--- Working data ---

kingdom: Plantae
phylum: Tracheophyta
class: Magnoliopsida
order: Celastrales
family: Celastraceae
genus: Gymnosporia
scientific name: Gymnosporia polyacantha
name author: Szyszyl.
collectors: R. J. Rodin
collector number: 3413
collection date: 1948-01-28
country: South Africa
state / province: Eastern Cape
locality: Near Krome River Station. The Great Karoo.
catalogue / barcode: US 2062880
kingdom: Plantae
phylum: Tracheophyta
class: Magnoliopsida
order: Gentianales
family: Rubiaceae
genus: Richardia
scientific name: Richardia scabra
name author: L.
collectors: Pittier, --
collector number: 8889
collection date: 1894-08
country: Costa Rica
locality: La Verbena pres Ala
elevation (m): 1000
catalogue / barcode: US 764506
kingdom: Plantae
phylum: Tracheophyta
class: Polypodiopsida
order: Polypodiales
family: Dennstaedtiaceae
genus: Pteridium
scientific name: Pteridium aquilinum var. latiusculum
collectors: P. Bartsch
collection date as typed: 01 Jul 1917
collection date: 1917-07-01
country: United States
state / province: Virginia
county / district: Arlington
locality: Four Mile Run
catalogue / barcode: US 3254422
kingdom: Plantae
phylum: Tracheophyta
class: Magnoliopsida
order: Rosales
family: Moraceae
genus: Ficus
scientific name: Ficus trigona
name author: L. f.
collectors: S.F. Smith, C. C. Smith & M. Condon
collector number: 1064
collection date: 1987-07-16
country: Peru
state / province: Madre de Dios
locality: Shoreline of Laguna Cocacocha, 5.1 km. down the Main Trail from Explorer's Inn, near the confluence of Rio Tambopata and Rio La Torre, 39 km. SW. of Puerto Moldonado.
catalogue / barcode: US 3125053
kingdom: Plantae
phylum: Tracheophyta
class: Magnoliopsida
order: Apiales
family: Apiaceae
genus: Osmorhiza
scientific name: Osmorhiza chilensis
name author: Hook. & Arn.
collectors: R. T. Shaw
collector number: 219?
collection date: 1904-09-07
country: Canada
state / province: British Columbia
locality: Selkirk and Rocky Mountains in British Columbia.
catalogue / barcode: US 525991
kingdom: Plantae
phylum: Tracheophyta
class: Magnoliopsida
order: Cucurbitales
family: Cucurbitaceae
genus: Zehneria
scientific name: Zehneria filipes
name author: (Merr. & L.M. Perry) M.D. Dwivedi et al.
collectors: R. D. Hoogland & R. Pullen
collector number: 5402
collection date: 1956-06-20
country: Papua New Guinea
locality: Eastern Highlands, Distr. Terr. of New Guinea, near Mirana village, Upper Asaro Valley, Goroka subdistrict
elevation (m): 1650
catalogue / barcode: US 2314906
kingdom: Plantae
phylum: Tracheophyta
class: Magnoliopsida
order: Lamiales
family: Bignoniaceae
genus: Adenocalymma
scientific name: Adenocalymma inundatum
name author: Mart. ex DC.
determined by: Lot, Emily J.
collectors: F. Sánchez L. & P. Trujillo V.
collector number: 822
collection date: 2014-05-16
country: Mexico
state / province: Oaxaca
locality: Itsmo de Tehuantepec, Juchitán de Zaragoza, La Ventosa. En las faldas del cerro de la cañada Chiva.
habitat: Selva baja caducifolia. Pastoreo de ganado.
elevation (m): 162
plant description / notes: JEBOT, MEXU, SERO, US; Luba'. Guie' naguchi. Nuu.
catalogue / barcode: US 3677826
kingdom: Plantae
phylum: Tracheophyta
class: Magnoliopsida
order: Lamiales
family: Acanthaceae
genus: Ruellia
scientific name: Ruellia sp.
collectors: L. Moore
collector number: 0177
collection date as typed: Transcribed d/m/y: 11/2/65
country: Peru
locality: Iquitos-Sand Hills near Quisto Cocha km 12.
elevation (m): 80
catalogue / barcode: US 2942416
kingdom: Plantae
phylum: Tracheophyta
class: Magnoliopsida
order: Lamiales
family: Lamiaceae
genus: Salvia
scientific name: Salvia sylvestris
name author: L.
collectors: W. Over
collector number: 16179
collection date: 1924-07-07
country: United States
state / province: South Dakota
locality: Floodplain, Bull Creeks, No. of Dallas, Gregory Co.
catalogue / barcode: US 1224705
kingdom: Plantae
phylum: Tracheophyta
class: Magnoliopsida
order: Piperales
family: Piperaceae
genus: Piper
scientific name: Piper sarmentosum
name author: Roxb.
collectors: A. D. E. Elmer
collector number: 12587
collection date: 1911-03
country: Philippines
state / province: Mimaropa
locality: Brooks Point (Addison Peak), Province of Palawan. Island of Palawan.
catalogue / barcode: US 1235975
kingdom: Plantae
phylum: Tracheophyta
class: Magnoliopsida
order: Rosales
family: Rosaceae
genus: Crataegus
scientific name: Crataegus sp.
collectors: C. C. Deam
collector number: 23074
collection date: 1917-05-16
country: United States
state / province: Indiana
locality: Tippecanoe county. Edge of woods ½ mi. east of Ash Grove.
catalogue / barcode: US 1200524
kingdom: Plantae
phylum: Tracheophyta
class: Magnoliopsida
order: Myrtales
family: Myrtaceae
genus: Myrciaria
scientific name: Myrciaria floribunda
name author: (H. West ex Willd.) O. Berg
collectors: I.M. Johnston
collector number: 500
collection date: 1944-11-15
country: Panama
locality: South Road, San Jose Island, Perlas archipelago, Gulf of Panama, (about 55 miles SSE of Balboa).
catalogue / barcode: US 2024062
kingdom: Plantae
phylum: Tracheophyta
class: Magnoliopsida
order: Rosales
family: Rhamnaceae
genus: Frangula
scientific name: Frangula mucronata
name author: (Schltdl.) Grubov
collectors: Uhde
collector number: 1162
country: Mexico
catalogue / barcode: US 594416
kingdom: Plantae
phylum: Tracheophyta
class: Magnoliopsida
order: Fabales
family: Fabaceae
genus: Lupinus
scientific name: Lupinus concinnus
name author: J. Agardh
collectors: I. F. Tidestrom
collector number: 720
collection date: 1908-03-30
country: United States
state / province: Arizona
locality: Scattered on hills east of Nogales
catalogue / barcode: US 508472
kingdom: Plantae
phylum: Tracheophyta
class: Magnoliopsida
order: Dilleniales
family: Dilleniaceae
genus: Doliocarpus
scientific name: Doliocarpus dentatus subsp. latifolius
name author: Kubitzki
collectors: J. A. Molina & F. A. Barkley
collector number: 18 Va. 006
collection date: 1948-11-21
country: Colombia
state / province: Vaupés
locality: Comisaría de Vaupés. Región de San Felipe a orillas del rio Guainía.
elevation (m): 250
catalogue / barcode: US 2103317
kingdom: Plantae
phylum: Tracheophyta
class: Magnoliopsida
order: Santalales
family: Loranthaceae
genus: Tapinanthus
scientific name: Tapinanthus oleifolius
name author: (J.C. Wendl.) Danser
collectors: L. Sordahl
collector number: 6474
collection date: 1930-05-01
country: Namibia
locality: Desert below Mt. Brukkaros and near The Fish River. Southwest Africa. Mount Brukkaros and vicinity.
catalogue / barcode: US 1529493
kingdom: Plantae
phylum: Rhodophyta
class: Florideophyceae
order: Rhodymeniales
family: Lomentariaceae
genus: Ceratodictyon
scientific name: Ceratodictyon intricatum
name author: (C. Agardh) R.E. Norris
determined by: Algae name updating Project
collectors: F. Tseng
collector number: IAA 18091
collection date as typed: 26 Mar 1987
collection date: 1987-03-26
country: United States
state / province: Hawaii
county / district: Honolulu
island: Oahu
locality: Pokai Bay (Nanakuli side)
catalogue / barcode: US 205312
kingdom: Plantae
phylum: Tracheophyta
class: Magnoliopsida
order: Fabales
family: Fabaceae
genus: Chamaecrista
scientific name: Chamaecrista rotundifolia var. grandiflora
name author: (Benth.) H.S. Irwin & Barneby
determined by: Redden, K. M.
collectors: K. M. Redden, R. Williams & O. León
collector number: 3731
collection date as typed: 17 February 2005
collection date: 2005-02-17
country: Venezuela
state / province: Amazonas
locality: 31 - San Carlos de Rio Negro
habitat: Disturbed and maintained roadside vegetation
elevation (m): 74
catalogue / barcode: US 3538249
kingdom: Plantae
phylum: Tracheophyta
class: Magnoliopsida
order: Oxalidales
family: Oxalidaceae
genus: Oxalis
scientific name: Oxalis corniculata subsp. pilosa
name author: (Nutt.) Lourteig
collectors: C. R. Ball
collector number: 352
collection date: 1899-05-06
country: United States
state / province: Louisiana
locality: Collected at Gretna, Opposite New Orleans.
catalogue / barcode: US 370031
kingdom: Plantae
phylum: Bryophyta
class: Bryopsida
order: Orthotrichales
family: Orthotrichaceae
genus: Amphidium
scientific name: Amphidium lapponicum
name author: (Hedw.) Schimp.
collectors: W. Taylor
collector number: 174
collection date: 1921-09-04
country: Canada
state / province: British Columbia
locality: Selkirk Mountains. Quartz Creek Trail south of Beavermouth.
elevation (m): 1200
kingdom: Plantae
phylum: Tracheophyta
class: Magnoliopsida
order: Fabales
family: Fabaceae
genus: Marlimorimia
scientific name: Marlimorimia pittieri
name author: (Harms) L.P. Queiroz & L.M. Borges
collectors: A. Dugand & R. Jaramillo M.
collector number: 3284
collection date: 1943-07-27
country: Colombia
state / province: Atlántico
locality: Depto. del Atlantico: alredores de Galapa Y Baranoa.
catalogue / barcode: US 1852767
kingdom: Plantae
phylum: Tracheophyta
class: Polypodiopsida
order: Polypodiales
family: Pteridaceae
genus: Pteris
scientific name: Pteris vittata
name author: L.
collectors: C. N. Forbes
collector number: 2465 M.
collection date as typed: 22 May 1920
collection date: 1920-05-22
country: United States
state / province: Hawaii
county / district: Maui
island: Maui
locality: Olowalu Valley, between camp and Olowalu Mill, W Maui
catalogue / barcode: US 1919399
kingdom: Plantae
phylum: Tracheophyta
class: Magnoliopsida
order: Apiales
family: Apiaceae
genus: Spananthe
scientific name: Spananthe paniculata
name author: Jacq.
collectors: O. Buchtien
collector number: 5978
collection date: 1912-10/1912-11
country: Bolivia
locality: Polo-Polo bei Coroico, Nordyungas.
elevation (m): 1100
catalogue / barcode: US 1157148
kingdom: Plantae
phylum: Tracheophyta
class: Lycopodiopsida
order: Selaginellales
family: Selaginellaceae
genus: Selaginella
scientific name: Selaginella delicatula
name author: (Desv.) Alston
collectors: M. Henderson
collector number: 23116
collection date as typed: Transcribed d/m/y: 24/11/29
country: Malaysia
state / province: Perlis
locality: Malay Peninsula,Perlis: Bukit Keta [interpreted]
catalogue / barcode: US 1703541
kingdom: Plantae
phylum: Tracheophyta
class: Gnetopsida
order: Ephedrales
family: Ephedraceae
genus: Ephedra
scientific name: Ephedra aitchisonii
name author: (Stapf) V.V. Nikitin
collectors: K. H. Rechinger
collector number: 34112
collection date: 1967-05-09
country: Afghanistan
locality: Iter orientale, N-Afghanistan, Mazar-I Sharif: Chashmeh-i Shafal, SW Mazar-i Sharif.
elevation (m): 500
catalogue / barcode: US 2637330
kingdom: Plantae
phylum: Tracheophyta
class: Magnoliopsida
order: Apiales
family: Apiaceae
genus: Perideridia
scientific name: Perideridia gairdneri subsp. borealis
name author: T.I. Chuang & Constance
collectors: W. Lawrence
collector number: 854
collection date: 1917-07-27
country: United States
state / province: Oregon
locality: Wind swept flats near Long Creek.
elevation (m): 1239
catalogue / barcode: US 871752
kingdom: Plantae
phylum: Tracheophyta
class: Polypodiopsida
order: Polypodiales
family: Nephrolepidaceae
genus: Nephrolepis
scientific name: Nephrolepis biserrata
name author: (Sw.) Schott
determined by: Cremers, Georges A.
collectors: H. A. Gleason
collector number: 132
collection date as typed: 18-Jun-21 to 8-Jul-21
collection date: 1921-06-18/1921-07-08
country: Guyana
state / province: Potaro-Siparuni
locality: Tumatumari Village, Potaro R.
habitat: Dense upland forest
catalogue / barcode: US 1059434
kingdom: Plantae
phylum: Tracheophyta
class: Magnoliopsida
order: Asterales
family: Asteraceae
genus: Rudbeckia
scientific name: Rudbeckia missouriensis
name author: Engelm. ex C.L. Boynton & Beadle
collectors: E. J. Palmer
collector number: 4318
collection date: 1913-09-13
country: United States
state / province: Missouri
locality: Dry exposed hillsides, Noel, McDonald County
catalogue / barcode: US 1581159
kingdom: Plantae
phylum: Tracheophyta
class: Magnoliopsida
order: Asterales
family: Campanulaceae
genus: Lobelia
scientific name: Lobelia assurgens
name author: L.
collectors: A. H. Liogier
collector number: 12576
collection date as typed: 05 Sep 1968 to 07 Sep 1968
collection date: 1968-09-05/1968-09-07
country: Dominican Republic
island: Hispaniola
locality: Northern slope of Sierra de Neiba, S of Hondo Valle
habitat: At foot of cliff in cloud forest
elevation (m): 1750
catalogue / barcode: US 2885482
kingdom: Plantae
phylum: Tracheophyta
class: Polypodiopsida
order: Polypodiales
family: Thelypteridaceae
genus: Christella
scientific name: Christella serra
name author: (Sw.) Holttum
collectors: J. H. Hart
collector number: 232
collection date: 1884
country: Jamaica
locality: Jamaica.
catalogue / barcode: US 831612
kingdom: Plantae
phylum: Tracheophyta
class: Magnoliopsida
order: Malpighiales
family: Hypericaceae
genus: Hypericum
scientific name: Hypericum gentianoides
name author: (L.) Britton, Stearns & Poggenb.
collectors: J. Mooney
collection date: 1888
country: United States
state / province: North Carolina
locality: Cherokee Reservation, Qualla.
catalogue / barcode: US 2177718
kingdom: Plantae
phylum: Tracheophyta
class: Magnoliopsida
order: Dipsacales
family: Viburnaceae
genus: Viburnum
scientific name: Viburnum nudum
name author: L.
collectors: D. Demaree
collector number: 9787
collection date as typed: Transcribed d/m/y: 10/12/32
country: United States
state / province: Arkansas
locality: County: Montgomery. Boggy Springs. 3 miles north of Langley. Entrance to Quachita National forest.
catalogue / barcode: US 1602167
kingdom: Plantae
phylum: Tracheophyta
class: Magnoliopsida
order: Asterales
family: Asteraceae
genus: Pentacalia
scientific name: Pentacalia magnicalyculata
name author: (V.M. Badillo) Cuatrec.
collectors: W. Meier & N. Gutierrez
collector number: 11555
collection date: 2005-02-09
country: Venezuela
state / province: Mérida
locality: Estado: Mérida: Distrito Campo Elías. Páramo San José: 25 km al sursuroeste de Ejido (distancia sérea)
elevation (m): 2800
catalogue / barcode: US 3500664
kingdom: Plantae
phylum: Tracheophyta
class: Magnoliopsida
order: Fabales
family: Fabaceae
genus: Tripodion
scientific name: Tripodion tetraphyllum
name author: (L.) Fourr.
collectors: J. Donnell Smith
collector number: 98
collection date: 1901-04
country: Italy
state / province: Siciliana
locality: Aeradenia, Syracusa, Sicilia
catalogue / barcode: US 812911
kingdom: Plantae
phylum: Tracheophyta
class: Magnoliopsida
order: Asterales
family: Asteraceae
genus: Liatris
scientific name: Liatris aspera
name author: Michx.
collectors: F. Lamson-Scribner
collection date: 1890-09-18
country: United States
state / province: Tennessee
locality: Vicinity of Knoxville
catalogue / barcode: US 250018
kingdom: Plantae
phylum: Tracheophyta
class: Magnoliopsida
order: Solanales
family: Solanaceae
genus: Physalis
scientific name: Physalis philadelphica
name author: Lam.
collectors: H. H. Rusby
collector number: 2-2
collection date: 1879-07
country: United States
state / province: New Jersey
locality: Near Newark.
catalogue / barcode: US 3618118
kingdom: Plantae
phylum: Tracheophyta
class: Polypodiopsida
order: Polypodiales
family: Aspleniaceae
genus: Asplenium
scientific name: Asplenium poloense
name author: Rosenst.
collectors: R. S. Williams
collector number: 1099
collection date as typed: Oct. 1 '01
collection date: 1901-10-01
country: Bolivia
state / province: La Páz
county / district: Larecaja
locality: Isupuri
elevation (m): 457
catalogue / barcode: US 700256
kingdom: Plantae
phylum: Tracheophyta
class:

---

Give the stretch of lines from the one containing "elevation (m): 1200" through the one containing "collection date: 1943-07-27" as a two-column CSV with the headers field and value. Write one row per line, put each entry in its own quoted field, and replace any line breaks with spaces.

field,value
"elevation (m):","1200"
"kingdom:","Plantae"
"phylum:","Tracheophyta"
"class:","Magnoliopsida"
"order:","Fabales"
"family:","Fabaceae"
"genus:","Marlimorimia"
"scientific name:","Marlimorimia pittieri"
"name author:","(Harms) L.P. Queiroz & L.M. Borges"
"collectors:","A. Dugand & R. Jaramillo M."
"collector number:","3284"
"collection date:","1943-07-27"